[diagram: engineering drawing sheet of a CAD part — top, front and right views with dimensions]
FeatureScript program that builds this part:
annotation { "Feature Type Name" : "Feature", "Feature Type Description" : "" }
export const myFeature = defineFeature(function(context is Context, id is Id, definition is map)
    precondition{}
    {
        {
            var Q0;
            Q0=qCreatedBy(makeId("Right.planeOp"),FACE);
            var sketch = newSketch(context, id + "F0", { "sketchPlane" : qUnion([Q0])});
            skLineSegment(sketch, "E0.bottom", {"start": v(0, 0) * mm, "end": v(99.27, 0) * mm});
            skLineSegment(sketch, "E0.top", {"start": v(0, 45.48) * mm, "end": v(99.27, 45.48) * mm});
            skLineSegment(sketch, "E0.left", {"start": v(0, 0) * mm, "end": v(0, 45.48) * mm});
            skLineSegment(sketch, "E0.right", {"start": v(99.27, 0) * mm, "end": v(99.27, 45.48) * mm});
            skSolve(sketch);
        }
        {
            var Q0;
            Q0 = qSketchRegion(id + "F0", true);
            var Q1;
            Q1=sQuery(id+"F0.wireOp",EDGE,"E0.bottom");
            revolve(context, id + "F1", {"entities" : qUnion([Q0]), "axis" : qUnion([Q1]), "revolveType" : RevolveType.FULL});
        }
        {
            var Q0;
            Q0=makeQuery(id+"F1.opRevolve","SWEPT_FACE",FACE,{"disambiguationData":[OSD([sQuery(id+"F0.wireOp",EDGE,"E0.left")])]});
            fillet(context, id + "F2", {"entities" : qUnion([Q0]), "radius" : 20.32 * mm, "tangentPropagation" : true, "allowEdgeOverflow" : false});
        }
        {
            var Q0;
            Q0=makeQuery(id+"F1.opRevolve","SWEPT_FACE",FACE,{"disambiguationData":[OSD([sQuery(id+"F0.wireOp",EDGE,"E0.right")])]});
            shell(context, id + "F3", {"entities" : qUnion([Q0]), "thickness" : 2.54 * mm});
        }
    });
+ + + + + + +
Copy out every line of the records above, character for character.

Answer to this exercise:
[diagram: engineering drawing sheet of a CAD part — top, front and right views with dimensions]
FeatureScript program that builds this part:
annotation { "Feature Type Name" : "Feature", "Feature Type Description" : "" }
export const myFeature = defineFeature(function(context is Context, id is Id, definition is map)
    precondition{}
    {
        {
            var Q0;
            Q0=qCreatedBy(makeId("Right.planeOp"),FACE);
            var sketch = newSketch(context, id + "F0", { "sketchPlane" : qUnion([Q0])});
            skLineSegment(sketch, "E0.bottom", {"start": v(0, 0) * mm, "end": v(99.27, 0) * mm});
            skLineSegment(sketch, "E0.top", {"start": v(0, 45.48) * mm, "end": v(99.27, 45.48) * mm});
            skLineSegment(sketch, "E0.left", {"start": v(0, 0) * mm, "end": v(0, 45.48) * mm});
            skLineSegment(sketch, "E0.right", {"start": v(99.27, 0) * mm, "end": v(99.27, 45.48) * mm});
            skSolve(sketch);
        }
        {
            var Q0;
            Q0 = qSketchRegion(id + "F0", true);
            var Q1;
            Q1=sQuery(id+"F0.wireOp",EDGE,"E0.bottom");
            revolve(context, id + "F1", {"entities" : qUnion([Q0]), "axis" : qUnion([Q1]), "revolveType" : RevolveType.FULL});
        }
        {
            var Q0;
            Q0=makeQuery(id+"F1.opRevolve","SWEPT_FACE",FACE,{"disambiguationData":[OSD([sQuery(id+"F0.wireOp",EDGE,"E0.left")])]});
            fillet(context, id + "F2", {"entities" : qUnion([Q0]), "radius" : 20.32 * mm, "tangentPropagation" : true, "allowEdgeOverflow" : false});
        }
        {
            var Q0;
            Q0=makeQuery(id+"F1.opRevolve","SWEPT_FACE",FACE,{"disambiguationData":[OSD([sQuery(id+"F0.wireOp",EDGE,"E0.right")])]});
            shell(context, id + "F3", {"entities" : qUnion([Q0]), "thickness" : 2.54 * mm});
        }
    });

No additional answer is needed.